In [1]:
import numpy as np
import pandas as pd
import matplotlib.pyplot as plt
import seaborn as sns
import tensorflow as tf
%matplotlib inline
from codecarbon import track_emissions
e_path = "/Users/ScottJeen/OneDrive - University of Cambridge/Admin/phd_emissions"
pd.set_option('display.max_columns', None)
pd.set_option('display.max_rows', 100)

## Coldstore Data

### Data Collection Function

In [232]:
def get_data(path):
    
    import glob
    import re
    from datetime import datetime
    
    data = {}
    for fname in glob.glob(path):
        xls = pd.ExcelFile(fname)
        data_dict = pd.read_excel(xls, sheet_name=None)
        name = re.search('([^\/]+$)', fname).group(0).replace('.xls', '')

        for i, (k, v) in enumerate(data_dict.items()):
            new_key = v.columns[1]
            count = str(i + 1)
            v = v.rename(columns=v.iloc[0])
            v = v.iloc[1:]

            # format datatime
            datetime_format = '%b %d, %Y %I:%M:%S %p'
            v['Time Zone: America/New_York'] = pd.to_datetime(v['Time Zone: America/New_York'])

            # drop status column
            v = v.drop('Status',axis=1)

            # rename features
            v = v.rename(columns={v.columns[0]: 'Datetime', v.columns[1]: name + ' ' +count})
            v = v.set_index('Datetime')

            # remove multiple entries at each timestep
            v = v[~v.index.duplicated(keep='first')]              

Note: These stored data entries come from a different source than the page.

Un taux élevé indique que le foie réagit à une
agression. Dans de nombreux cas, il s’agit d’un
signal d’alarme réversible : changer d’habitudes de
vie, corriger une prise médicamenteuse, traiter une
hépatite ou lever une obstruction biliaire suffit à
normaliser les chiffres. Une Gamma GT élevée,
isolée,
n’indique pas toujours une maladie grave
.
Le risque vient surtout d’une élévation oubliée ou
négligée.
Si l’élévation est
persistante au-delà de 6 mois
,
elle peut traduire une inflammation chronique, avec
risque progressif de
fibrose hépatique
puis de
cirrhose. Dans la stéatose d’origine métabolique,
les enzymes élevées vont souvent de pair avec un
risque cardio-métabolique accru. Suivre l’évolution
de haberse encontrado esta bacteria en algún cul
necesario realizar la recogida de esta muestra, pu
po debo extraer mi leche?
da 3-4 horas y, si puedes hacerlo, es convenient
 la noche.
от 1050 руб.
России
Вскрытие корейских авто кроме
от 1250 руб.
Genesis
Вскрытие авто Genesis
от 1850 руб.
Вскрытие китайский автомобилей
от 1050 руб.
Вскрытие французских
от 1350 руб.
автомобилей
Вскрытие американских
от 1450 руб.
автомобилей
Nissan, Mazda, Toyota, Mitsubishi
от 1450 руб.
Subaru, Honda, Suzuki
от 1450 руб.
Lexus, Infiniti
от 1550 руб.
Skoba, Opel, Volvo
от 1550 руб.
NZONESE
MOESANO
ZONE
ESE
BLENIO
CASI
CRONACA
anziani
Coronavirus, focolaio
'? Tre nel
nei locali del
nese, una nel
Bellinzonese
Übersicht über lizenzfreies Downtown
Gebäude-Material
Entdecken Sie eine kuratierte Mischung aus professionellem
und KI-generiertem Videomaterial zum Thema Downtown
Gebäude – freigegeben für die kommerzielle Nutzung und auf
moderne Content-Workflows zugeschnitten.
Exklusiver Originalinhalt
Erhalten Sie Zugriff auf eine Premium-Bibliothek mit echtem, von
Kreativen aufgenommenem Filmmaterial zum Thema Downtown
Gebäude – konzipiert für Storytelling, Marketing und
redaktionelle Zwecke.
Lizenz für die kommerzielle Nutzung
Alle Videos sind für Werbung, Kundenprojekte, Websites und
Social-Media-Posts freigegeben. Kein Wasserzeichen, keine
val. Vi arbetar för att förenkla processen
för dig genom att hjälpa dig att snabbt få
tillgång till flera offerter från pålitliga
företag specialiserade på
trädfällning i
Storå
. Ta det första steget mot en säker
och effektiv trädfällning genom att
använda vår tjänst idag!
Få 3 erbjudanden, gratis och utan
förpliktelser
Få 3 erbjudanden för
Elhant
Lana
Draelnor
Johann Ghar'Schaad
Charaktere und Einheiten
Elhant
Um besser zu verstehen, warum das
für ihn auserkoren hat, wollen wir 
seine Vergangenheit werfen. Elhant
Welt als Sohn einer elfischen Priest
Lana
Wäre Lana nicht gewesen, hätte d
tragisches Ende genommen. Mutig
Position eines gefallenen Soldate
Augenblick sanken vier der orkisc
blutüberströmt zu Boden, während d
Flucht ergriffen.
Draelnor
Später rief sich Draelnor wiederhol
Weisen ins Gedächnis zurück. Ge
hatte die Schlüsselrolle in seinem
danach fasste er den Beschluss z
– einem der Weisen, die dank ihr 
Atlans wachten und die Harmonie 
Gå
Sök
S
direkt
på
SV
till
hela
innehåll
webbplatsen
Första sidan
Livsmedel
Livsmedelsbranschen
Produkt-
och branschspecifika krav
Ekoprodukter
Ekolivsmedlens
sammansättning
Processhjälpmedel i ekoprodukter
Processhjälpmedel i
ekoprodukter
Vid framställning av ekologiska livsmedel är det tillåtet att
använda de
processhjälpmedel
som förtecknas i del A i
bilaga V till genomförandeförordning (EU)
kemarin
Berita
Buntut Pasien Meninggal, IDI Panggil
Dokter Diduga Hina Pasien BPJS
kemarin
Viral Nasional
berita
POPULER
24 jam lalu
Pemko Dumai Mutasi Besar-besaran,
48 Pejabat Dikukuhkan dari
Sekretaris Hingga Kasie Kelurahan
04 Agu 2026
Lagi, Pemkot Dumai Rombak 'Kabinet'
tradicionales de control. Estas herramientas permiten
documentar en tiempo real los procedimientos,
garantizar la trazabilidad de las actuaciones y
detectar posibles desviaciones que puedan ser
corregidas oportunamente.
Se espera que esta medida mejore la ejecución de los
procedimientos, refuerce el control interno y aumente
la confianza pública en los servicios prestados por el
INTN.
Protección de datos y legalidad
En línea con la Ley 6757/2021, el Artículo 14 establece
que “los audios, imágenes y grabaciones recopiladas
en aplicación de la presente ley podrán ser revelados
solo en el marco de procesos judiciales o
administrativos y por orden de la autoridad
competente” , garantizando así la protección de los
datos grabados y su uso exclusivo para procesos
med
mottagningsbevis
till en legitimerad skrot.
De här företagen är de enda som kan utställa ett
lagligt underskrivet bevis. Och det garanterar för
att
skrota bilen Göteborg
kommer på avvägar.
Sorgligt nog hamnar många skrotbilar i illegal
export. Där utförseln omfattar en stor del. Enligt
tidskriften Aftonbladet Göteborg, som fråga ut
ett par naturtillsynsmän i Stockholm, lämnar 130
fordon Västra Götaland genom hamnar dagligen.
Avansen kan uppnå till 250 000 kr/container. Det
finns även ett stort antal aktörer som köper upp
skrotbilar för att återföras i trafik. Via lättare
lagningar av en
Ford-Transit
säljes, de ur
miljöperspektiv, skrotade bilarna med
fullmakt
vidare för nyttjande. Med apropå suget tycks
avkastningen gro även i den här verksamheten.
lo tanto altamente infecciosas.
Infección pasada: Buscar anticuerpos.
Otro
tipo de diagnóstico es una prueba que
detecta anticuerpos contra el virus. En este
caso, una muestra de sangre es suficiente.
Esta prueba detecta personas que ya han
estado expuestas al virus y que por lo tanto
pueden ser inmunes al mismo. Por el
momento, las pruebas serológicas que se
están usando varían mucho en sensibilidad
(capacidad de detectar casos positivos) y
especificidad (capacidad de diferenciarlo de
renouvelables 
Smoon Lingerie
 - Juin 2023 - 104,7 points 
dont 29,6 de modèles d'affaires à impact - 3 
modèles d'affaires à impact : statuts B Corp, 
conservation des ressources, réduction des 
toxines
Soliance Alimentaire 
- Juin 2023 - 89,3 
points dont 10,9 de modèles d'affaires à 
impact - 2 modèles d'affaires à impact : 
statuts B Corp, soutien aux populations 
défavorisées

            data[new_key] = v
            
    return data                                                         
                                                                    
                                                    

In [209]:
nov_path = "/Users/ScottJeen/OneDrive - University of Cambridge/Research/Modelling/emerson_data/jonluca_data/nov_data/*.xls"
feb_path = "/Users/ScottJeen/OneDrive - University of Cambridge/Research/Modelling/emerson_data/jonluca_data/feb_data/*.xls"
pickle_path = "/Users/ScottJeen/OneDrive - University of Cambridge/Research/Modelling/emerson_data/jonluca_data/concat_data/data.pkl"

In [210]:
nov = get_data(nov_path)

In [211]:
feb = get_data(feb_path)

In [281]:
dfs = []
for k in nov:
    old = nov[k]
    new = feb[k]
    new = new.rename(columns={new.columns[0]: old.columns[0]})
    
    concat = pd.concat([old, new], axis=0, join='outer', sort=True)

    # remove multiple entries at each timestep
    concat = concat[~concat.index.duplicated(keep='first')]
    dfs.append(concat)

# join columns on datatime and sort alphabetically
data = dfs[0].join(dfs[1:], how='inner')
data = data.sort_index(axis=1)

## Data-specific cleaning

In [282]:
# join columns on datatime and sort alphabetically
data = dfs[0].join(dfs[1:], how='inner')
data = data.sort_index(axis=1)

# convert to floats
data = data.astype('float')

# drop faulty freezer temperature sensor feature (these are the 'door inside' sensors, 6&7)
# and the second outside freezer door sensors (9 & 10) that are redudant as we already have readings
data = data.drop(['FREEZER SLAB TEMP 6',\
                  'FREEZER SLAB TEMP 7',
                  'FREEZER SLAB TEMP 2',
                  'FREEZER SLAB TEMP 10'], axis=1)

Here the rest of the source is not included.